TASK OBJECTIVE:
Could you return each line below without altering a word?

RECORDS SUPPLIED:
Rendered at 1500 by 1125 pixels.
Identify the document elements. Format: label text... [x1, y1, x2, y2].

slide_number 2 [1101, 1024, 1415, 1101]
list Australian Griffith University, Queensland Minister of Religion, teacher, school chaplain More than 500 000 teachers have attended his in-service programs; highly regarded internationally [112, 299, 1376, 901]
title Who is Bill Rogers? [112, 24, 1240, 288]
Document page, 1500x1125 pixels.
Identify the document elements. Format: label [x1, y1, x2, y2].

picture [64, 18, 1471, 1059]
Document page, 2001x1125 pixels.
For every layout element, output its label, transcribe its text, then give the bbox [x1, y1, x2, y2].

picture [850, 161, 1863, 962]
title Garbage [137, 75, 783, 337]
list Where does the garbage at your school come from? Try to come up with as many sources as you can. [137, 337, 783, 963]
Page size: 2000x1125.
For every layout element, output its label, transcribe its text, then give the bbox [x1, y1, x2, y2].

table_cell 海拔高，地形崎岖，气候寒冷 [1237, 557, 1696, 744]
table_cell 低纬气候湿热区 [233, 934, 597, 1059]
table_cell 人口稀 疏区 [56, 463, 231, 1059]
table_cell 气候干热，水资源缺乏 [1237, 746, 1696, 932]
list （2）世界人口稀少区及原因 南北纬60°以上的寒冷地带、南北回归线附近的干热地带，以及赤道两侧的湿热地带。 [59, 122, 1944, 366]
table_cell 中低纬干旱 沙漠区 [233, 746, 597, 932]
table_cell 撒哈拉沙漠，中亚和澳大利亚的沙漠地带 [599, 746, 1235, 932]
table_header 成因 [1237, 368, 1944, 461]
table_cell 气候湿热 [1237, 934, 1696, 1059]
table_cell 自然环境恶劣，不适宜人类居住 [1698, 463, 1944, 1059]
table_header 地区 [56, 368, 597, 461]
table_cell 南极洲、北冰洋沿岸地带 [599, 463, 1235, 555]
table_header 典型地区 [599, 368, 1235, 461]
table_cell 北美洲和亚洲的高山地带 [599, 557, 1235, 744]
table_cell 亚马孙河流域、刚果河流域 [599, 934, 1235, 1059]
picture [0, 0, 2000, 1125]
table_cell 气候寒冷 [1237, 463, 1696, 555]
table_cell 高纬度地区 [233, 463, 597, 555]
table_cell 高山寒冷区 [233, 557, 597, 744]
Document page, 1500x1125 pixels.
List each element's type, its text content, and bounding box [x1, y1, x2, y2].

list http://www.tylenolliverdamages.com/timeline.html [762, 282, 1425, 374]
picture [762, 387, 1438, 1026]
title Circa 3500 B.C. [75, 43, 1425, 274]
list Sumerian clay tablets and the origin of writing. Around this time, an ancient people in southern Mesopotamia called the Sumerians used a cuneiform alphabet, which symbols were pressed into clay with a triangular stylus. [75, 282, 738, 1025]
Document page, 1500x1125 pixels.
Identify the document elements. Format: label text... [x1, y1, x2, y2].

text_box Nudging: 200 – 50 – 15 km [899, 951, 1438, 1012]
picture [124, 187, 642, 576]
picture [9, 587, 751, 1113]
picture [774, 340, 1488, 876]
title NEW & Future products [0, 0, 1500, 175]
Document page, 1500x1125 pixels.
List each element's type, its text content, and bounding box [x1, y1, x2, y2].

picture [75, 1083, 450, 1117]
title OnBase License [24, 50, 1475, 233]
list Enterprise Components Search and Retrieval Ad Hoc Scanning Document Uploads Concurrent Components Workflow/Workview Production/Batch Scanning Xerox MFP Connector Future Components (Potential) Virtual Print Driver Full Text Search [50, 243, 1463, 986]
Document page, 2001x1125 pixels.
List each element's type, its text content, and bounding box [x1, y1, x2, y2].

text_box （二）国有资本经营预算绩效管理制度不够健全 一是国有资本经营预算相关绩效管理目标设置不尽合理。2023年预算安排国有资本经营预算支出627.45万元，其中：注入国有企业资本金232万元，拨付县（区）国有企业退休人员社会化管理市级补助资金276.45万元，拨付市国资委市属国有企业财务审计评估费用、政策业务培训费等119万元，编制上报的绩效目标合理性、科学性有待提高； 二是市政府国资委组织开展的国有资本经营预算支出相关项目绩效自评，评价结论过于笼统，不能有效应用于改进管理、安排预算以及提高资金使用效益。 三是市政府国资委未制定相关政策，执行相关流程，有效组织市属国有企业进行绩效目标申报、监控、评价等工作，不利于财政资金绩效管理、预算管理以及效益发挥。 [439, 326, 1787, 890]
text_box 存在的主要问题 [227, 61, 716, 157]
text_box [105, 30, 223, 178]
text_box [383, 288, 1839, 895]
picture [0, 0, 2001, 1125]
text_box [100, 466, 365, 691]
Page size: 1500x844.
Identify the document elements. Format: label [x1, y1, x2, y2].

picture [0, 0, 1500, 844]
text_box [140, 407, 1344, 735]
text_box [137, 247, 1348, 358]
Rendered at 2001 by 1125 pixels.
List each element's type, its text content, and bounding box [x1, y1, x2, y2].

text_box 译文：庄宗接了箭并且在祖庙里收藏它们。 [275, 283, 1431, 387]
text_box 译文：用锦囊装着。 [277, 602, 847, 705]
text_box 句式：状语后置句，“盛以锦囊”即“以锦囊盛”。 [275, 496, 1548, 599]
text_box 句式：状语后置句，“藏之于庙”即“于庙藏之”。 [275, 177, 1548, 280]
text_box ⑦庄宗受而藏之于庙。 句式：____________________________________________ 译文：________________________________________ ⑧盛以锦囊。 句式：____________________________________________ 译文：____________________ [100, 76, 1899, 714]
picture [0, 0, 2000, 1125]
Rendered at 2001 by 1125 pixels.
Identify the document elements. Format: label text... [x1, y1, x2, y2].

EXERCISE SOLUTION:
Rendered at 1500 by 1125 pixels.
Identify the document elements. Format: label text... [x1, y1, x2, y2].

slide_number 2 [1101, 1024, 1415, 1101]
list Australian Griffith University, Queensland Minister of Religion, teacher, school chaplain More than 500 000 teachers have attended his in-service programs; highly regarded internationally [112, 299, 1376, 901]
title Who is Bill Rogers? [112, 24, 1240, 288]
Document page, 1500x1125 pixels.
Identify the document elements. Format: label [x1, y1, x2, y2].

picture [64, 18, 1471, 1059]
Document page, 2001x1125 pixels.
For every layout element, output its label, transcribe its text, then give the bbox [x1, y1, x2, y2].

picture [850, 161, 1863, 962]
title Garbage [137, 75, 783, 337]
list Where does the garbage at your school come from? Try to come up with as many sources as you can. [137, 337, 783, 963]
Page size: 2000x1125.
For every layout element, output its label, transcribe its text, then give the bbox [x1, y1, x2, y2].

table_cell 海拔高，地形崎岖，气候寒冷 [1237, 557, 1696, 744]
table_cell 低纬气候湿热区 [233, 934, 597, 1059]
table_cell 人口稀 疏区 [56, 463, 231, 1059]
table_cell 气候干热，水资源缺乏 [1237, 746, 1696, 932]
list （2）世界人口稀少区及原因 南北纬60°以上的寒冷地带、南北回归线附近的干热地带，以及赤道两侧的湿热地带。 [59, 122, 1944, 366]
table_cell 中低纬干旱 沙漠区 [233, 746, 597, 932]
table_cell 撒哈拉沙漠，中亚和澳大利亚的沙漠地带 [599, 746, 1235, 932]
table_header 成因 [1237, 368, 1944, 461]
table_cell 气候湿热 [1237, 934, 1696, 1059]
table_cell 自然环境恶劣，不适宜人类居住 [1698, 463, 1944, 1059]
table_header 地区 [56, 368, 597, 461]
table_cell 南极洲、北冰洋沿岸地带 [599, 463, 1235, 555]
table_header 典型地区 [599, 368, 1235, 461]
table_cell 北美洲和亚洲的高山地带 [599, 557, 1235, 744]
table_cell 亚马孙河流域、刚果河流域 [599, 934, 1235, 1059]
picture [0, 0, 2000, 1125]
table_cell 气候寒冷 [1237, 463, 1696, 555]
table_cell 高纬度地区 [233, 463, 597, 555]
table_cell 高山寒冷区 [233, 557, 597, 744]
Document page, 1500x1125 pixels.
List each element's type, its text content, and bounding box [x1, y1, x2, y2].

list http://www.tylenolliverdamages.com/timeline.html [762, 282, 1425, 374]
picture [762, 387, 1438, 1026]
title Circa 3500 B.C. [75, 43, 1425, 274]
list Sumerian clay tablets and the origin of writing. Around this time, an ancient people in southern Mesopotamia called the Sumerians used a cuneiform alphabet, which symbols were pressed into clay with a triangular stylus. [75, 282, 738, 1025]
Document page, 1500x1125 pixels.
Identify the document elements. Format: label text... [x1, y1, x2, y2].

text_box Nudging: 200 – 50 – 15 km [899, 951, 1438, 1012]
picture [124, 187, 642, 576]
picture [9, 587, 751, 1113]
picture [774, 340, 1488, 876]
title NEW & Future products [0, 0, 1500, 175]
Document page, 1500x1125 pixels.
List each element's type, its text content, and bounding box [x1, y1, x2, y2].

picture [75, 1083, 450, 1117]
title OnBase License [24, 50, 1475, 233]
list Enterprise Components Search and Retrieval Ad Hoc Scanning Document Uploads Concurrent Components Workflow/Workview Production/Batch Scanning Xerox MFP Connector Future Components (Potential) Virtual Print Driver Full Text Search [50, 243, 1463, 986]
Document page, 2001x1125 pixels.
List each element's type, its text content, and bounding box [x1, y1, x2, y2].

text_box （二）国有资本经营预算绩效管理制度不够健全 一是国有资本经营预算相关绩效管理目标设置不尽合理。2023年预算安排国有资本经营预算支出627.45万元，其中：注入国有企业资本金232万元，拨付县（区）国有企业退休人员社会化管理市级补助资金276.45万元，拨付市国资委市属国有企业财务审计评估费用、政策业务培训费等119万元，编制上报的绩效目标合理性、科学性有待提高； 二是市政府国资委组织开展的国有资本经营预算支出相关项目绩效自评，评价结论过于笼统，不能有效应用于改进管理、安排预算以及提高资金使用效益。 三是市政府国资委未制定相关政策，执行相关流程，有效组织市属国有企业进行绩效目标申报、监控、评价等工作，不利于财政资金绩效管理、预算管理以及效益发挥。 [439, 326, 1787, 890]
text_box 存在的主要问题 [227, 61, 716, 157]
text_box [105, 30, 223, 178]
text_box [383, 288, 1839, 895]
picture [0, 0, 2001, 1125]
text_box [100, 466, 365, 691]
Page size: 1500x844.
Identify the document elements. Format: label [x1, y1, x2, y2].

picture [0, 0, 1500, 844]
text_box [140, 407, 1344, 735]
text_box [137, 247, 1348, 358]
Rendered at 2001 by 1125 pixels.
List each element's type, its text content, and bounding box [x1, y1, x2, y2].

text_box 译文：庄宗接了箭并且在祖庙里收藏它们。 [275, 283, 1431, 387]
text_box 译文：用锦囊装着。 [277, 602, 847, 705]
text_box 句式：状语后置句，“盛以锦囊”即“以锦囊盛”。 [275, 496, 1548, 599]
text_box 句式：状语后置句，“藏之于庙”即“于庙藏之”。 [275, 177, 1548, 280]
text_box ⑦庄宗受而藏之于庙。 句式：____________________________________________ 译文：________________________________________ ⑧盛以锦囊。 句式：____________________________________________ 译文：____________________ [100, 76, 1899, 714]
picture [0, 0, 2000, 1125]
Rendered at 2001 by 1125 pixels.
Identify the document elements. Format: label text... [x1, y1, x2, y2].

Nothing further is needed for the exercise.